The world population is increasing and by the year 2050, it is likely to stand at 10 billion. That might not be important for now, but the people will need around twice the food the world consumes today. So, with many problems like labour scarcity and increased cost of energy, it might be hard to produce the food this population will require.
The autonomous farming the Iron Ox has developed might alleviate the issues and enable most companies to produce around 30 times, of what they produce today. The approach Iron Ox has designed is more sustainable because it leverages the sun, LED lighting and the hydroponic growing systems that require nearly 90 percent lesser water.

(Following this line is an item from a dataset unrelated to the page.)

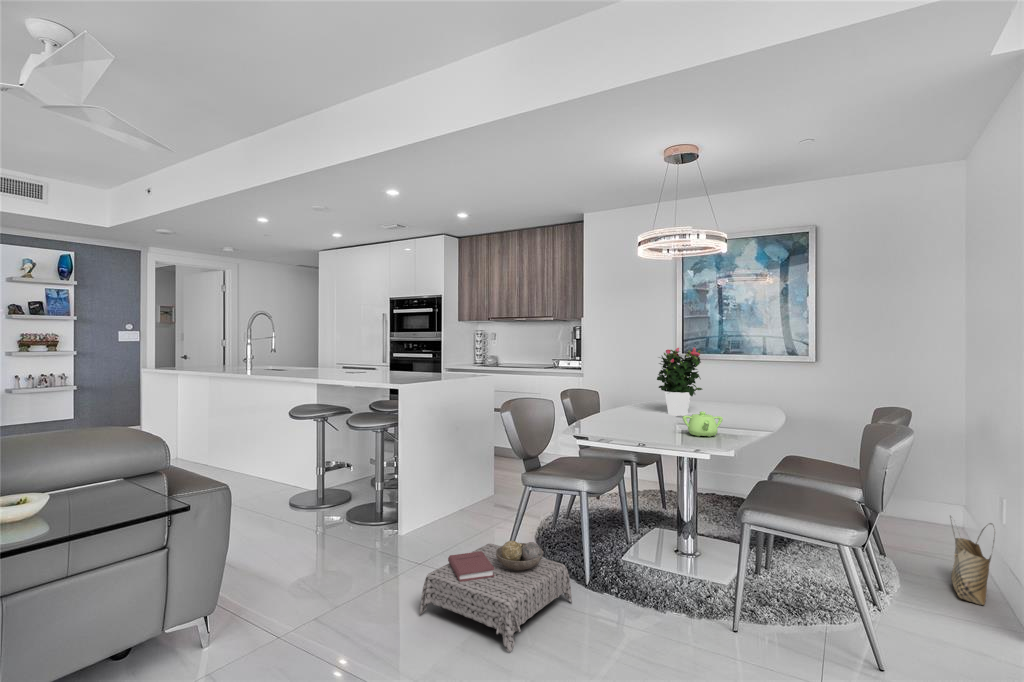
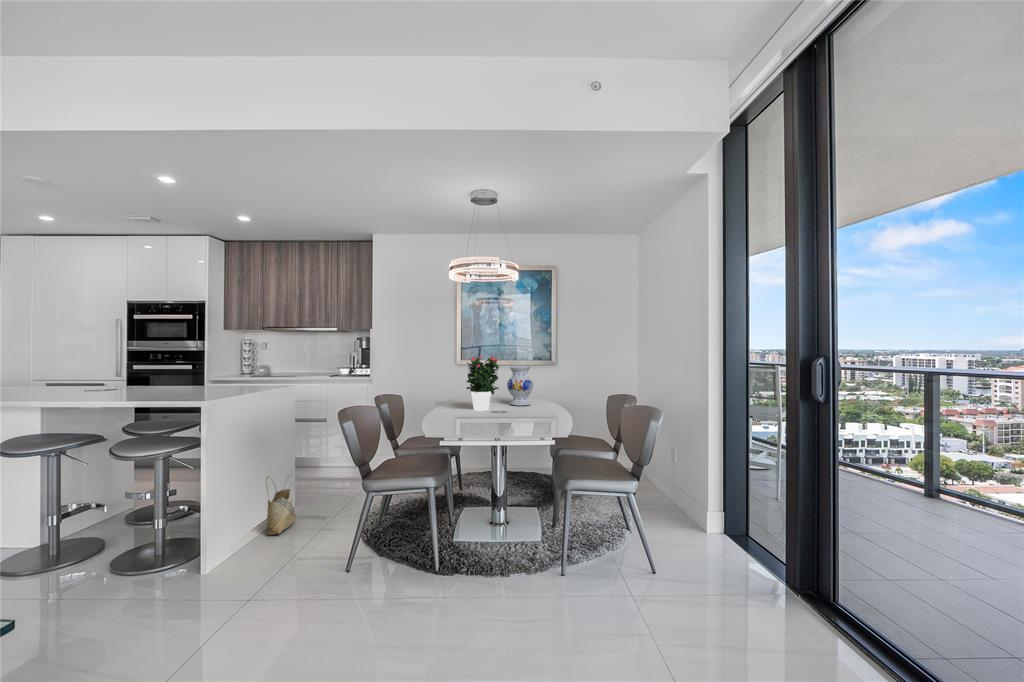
vase: none [720,363,757,414] -> present [507,366,533,406]
teapot: present [683,412,723,437] -> none [509,406,537,427]
woven basket: present [950,516,994,605] -> present [266,478,296,535]
ottoman: present [420,541,572,652] -> none [282,545,433,661]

The Iron Ox team is made of experienced robot developers on a mission of redefining the agricultural industry. By automating farming processes and gathering large amounts of data around crop production, the team will improve farm production drastically and bring cleaner fresh products to the market. Founded in the year 2015, Iron Ox has raised $6 million to fund the project – $3 million from Eniac Ventures.
The Iron Ox robots
Iron Ox uses three artificial intelligence powered robots in every square-acre of greenhouse. Two robots, known as transporters, lift and ferry the trays featuring plants to the third robot – the robotic arm. The purpose of this robotic arm is to plant seeds, cycle the juvenile plants in large growing plants, image plants to check for diseases and finally harvest the crop.
Iron Ox also uses hydroponic system, known as deep-water culture, to water the plants in plastic cones. The plants seat in plastic cones, floating on a raft dipped in a water tray and their roots remain submerged in the nutrient-rich water. The trays are the foundation of Iron Ox’s indoor farms. They facilitate the movement of the plants to and from the robots arm. The robot arm collects data points from the water tray every second. The robot also monitors humidity, ambient light and the air temperature.
The Farming Process
The robotic arm takes the seed, which is the starting phase of every plant and injects it into the foam-like cube floating in a cone. The Iron Ox team chose the plastic cone because it effectively protects the base of the plant from the robotic arm’s grippers, and because it provides the robotic arms with a better place to grip when moving the plants.
The crops have to grow for over two weeks before the transporter moves them to the robotic arm. The robotic arm then picks them up and transports them into trays. After that, the Iron Ox teams outfit the trays with augmented reality tags. That process allows the robotic arms recognize all the trays they are working with and the best places to place the plants.
The transplanting processes must happen after every two weeks. The Iron Ox robotic arm also consists of a camera, which creates 3D model images to help the team analyse the crops for diseases and to ensure that all the crops are growing normally. Finally, the robotic arm has to uproot a plant from its plastic cone after it has grown, and place it in a container ready for the shipment.
Perfect fusion of AI in farm
We are still waiting to see the first Iron Ox’s full-functioning greenhouse. The company has a goal of making a network of robot-operated greenhouses near the key United States cities, complete with truck fleets to facilitate same-day delivery. The traditional outdoor farms are not applicable in the suburban areas but a square-acre greenhouse will easily fit in these areas, which are characterized by dense populations and inadequate cultivation space. Again, the automated farms do not require human labour. The robots will plant and harvest the crops when the time comes.